_Excerpt provided:_
+-------+

Bovine, Flatulating: wrote:
dafinch wrote:I was fortunate enough to have discovered this website last night, I have a few questions. First, in general, are the people who dispense advice in favor of securitized audits or some other method to expose the banks dishonesty, or are they ok with what the banks have been doing?
Does it matter? A lot of people "are not ok" with "what the banks have been doing." Sounds like a great sales pitch for a scam. Hey, I "dislike what the banks have been doing. Buy my snake oil!"
dafinch wrote: When searching for some people that I am familiar with, I came across quite a bit of downgrading various methods, but saw no solutions being offered-possibly I just happened to search the wrong posts.
No one has an obligation to counter your snake oil with better, or different snake oil. The law is what it is. If you don't like the law, you can try to change it through litigation (but that is a tough row to hoe), or by lobbying the legislature. I consider it a positive to "downgrade various methods" (who talks like this? Beldar is that you?) if those methods are not supported by law and will ultimately fail.
dafinch wrote: I did searches for Re-conveyances and for George Tran, and, to be fair, on the last youtube videos I could find with him, he stated frankly that he was "naive" earlier and also admitted he lost at least 1 of the houses that he thought was free and clear. However, I wondered what you guys thought of his basic contention, that a contract has 2 signatures, a meeting of the minds, full disclosure, and consideration given by both parties. It can be argued that none of those things are present during the purchase of a home.

+-------+

_Provided data:_
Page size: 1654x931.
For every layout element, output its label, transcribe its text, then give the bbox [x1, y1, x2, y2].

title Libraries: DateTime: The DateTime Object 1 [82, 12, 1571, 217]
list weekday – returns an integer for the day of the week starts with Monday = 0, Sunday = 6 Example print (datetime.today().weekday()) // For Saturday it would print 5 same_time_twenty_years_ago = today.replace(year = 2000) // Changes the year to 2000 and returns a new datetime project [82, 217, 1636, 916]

+-------+

_Task requirements:_
1/ Edit the stretch of the forum excerpt from "dafinch wrote: I" through "purchase of a home.", swapping "houses" for "properties".
2/ Condense the paragraph of the forum excerpt that begins "No one has an obligation" into a shorter version that keeps its main points.
3/ Answer these questions from the forum excerpt:
(a) What two things did dafinch search for?
(b) In the reply, what two ways are given for trying to change the law?
(c) What did George Tran admit he lost?
The listing is separate material and has no connection to the forum excerpt.

_Replies:_
1/
dafinch wrote: I did searches for Re-conveyances and for George Tran, and, to be fair, on the last youtube videos I could find with him, he stated frankly that he was "naive" earlier and also admitted he lost at least 1 of the properties that he thought was free and clear. However, I wondered what you guys thought of his basic contention, that a contract has 2 signatures, a meeting of the minds, full disclosure, and consideration given by both parties. It can be argued that none of those things are present during the purchase of a home.

2/ No one is obliged to answer snake oil with better snake oil, since the law is what it is. Anyone who dislikes it can try to change it through litigation, which is difficult, or by lobbying the legislature. The writer sees downgrading methods as a positive when the law does not support them and they will ultimately fail.

3/
(a) Re-conveyances and George Tran.
(b) Litigation and lobbying the legislature.
(c) At least one of the houses that he thought was free and clear.